State how many lines in the entries contain the word "full". Reply with the number alone.
=== EXERCISE INPUT ===
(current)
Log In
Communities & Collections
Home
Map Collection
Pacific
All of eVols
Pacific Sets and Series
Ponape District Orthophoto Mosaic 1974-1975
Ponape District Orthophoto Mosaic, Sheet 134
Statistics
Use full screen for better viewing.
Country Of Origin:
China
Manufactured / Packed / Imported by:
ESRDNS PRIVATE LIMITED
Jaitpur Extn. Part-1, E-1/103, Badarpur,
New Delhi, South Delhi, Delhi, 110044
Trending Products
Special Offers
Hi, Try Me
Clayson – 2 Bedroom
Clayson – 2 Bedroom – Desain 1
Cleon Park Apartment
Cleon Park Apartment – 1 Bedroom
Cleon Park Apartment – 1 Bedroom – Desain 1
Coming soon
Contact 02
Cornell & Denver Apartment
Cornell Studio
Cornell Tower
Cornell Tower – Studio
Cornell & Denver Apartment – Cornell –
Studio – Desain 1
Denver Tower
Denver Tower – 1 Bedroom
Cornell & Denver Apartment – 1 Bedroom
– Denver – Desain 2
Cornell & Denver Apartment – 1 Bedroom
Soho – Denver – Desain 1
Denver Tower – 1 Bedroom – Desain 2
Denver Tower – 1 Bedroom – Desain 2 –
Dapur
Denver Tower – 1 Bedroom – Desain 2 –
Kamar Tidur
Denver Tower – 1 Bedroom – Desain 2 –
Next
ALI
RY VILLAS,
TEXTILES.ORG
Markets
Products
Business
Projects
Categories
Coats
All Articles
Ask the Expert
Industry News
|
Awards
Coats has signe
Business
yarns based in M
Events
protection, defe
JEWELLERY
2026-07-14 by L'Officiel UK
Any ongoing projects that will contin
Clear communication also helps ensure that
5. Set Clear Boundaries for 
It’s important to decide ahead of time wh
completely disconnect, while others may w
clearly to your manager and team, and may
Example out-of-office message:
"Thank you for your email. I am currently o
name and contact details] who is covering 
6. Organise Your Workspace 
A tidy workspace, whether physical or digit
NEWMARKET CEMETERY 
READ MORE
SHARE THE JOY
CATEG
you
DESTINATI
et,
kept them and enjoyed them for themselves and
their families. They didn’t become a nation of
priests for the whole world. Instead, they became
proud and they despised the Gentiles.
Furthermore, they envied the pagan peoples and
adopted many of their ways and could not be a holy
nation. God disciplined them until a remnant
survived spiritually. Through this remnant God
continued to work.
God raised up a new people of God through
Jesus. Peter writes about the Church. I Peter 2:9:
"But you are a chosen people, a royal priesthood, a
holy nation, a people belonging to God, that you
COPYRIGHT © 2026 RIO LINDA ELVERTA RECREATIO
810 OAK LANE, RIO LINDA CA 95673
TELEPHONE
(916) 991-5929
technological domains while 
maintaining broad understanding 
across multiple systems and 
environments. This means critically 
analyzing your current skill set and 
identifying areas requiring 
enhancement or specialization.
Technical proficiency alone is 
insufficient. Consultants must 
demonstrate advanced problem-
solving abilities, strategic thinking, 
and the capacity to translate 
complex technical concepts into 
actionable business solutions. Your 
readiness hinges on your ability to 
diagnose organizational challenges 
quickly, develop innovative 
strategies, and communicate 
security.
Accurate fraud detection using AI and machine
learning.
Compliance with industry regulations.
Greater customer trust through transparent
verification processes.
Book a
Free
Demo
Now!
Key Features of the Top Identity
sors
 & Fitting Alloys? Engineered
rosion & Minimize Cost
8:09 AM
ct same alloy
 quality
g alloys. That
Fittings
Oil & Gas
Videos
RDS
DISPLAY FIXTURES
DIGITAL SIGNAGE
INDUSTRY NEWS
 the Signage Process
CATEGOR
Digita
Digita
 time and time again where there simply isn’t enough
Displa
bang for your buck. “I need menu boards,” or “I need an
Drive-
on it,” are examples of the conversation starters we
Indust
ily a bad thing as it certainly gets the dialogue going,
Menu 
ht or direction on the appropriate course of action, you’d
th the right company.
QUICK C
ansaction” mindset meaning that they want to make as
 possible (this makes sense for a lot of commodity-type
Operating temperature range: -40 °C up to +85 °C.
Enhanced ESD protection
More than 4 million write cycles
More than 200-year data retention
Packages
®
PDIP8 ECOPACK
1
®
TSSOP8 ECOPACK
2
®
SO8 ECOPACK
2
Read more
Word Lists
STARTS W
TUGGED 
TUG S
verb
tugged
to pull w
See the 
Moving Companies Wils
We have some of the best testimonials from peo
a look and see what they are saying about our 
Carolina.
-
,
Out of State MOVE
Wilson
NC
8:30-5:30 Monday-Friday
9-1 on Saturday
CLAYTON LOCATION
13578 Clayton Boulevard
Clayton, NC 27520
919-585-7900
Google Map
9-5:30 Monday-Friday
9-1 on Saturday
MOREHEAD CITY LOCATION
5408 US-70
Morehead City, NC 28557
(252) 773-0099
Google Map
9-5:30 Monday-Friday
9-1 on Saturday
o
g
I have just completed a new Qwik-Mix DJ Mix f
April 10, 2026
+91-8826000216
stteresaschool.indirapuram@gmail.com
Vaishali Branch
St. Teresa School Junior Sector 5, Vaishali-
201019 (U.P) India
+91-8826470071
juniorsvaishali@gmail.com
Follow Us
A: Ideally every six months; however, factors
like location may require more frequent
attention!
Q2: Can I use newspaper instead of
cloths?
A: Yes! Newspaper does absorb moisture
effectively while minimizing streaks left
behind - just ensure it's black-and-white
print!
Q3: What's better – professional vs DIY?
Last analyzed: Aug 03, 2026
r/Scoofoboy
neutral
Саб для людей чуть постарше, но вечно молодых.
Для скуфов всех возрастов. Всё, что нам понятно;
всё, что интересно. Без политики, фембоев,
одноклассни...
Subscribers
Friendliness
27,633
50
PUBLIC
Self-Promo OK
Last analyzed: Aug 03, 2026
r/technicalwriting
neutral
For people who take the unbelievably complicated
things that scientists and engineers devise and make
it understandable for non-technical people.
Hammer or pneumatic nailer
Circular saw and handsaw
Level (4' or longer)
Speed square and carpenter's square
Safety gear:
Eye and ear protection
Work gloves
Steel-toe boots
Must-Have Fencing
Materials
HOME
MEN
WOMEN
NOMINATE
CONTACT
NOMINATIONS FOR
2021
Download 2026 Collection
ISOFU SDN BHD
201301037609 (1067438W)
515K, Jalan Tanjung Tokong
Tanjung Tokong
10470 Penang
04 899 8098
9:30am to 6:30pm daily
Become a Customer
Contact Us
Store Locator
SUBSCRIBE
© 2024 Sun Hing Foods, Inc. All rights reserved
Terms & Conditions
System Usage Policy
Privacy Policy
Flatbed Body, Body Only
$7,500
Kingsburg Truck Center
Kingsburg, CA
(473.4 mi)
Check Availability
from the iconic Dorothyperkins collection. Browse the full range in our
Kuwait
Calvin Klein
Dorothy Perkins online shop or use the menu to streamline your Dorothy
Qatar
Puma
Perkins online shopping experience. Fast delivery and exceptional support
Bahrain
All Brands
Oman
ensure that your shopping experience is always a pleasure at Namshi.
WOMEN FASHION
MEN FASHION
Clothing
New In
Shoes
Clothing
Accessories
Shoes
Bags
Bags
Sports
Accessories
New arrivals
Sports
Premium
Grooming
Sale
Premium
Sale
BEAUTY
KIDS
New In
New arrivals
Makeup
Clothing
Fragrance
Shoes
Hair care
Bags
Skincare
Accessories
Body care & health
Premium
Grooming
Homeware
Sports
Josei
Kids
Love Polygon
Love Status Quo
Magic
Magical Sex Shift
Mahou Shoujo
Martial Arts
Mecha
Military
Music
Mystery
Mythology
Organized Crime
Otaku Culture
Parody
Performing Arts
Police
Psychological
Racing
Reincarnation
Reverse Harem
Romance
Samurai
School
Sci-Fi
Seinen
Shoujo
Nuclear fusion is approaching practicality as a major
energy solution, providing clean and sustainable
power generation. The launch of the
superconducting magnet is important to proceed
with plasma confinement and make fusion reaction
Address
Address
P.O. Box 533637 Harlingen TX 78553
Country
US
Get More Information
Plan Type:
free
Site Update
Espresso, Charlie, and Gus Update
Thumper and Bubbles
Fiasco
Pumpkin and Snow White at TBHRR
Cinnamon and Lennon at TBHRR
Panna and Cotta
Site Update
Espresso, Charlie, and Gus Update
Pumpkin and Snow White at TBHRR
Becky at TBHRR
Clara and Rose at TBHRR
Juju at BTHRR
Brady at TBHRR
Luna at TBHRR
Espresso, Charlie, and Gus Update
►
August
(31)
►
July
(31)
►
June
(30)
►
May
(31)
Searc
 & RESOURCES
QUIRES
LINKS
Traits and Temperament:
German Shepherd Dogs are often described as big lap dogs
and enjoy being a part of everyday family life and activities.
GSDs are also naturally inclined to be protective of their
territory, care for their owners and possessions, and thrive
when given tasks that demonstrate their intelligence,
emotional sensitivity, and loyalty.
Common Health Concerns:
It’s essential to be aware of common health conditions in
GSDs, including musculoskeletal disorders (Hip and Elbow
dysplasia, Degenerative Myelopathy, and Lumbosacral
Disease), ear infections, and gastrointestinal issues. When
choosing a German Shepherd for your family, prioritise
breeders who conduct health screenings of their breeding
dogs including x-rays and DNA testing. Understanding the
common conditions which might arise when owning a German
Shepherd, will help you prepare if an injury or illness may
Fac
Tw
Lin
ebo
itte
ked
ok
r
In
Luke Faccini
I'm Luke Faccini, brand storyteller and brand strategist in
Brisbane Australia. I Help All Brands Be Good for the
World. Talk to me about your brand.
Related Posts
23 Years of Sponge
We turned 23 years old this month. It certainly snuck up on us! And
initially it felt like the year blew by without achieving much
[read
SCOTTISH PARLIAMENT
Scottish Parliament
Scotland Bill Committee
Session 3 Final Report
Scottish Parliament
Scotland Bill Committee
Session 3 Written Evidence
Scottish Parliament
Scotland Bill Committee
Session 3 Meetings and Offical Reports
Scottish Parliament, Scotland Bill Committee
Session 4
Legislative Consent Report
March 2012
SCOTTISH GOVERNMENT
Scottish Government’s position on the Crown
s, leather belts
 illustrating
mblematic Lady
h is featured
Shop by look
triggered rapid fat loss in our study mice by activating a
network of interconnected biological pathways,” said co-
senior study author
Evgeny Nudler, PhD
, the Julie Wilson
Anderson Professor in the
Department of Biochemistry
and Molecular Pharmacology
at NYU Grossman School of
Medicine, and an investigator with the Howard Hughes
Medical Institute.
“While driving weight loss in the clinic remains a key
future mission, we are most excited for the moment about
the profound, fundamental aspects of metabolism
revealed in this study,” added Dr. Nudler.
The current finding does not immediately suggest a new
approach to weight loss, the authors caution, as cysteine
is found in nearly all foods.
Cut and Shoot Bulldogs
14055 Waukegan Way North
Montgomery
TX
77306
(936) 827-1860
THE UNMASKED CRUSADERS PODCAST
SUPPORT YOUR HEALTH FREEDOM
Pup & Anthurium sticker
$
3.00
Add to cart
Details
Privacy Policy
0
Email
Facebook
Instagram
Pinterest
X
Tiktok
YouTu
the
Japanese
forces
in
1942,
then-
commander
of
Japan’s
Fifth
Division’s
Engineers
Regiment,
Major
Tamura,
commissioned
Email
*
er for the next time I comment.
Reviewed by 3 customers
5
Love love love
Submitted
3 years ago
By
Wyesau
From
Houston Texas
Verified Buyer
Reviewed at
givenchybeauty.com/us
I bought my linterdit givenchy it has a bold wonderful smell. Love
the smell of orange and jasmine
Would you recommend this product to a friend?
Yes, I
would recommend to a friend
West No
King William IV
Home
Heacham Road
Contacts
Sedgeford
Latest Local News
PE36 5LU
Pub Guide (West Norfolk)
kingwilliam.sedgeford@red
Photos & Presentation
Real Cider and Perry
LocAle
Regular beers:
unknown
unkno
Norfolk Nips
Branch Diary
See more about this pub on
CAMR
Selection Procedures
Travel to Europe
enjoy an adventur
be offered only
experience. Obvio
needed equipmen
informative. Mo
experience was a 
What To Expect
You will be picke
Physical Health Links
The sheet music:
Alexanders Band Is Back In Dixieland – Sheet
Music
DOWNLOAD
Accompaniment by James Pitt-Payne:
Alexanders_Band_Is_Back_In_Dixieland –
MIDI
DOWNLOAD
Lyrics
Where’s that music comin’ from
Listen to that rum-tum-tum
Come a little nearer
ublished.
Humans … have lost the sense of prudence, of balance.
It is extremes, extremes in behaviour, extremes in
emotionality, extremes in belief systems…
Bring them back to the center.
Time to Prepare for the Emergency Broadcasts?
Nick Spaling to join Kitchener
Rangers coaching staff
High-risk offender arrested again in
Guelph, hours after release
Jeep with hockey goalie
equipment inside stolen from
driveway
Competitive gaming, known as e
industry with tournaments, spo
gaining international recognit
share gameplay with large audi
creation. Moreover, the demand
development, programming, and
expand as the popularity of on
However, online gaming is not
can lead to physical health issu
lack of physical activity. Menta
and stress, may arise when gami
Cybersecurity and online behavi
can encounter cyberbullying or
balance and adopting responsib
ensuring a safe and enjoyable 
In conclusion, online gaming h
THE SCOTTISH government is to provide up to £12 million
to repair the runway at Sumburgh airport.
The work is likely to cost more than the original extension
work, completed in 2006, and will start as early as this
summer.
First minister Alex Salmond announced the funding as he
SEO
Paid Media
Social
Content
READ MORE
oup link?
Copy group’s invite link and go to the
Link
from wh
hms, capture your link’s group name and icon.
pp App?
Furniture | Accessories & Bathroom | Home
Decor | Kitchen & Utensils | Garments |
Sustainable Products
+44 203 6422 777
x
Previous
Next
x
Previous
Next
===
= OUTPUT OF THE TASK =
2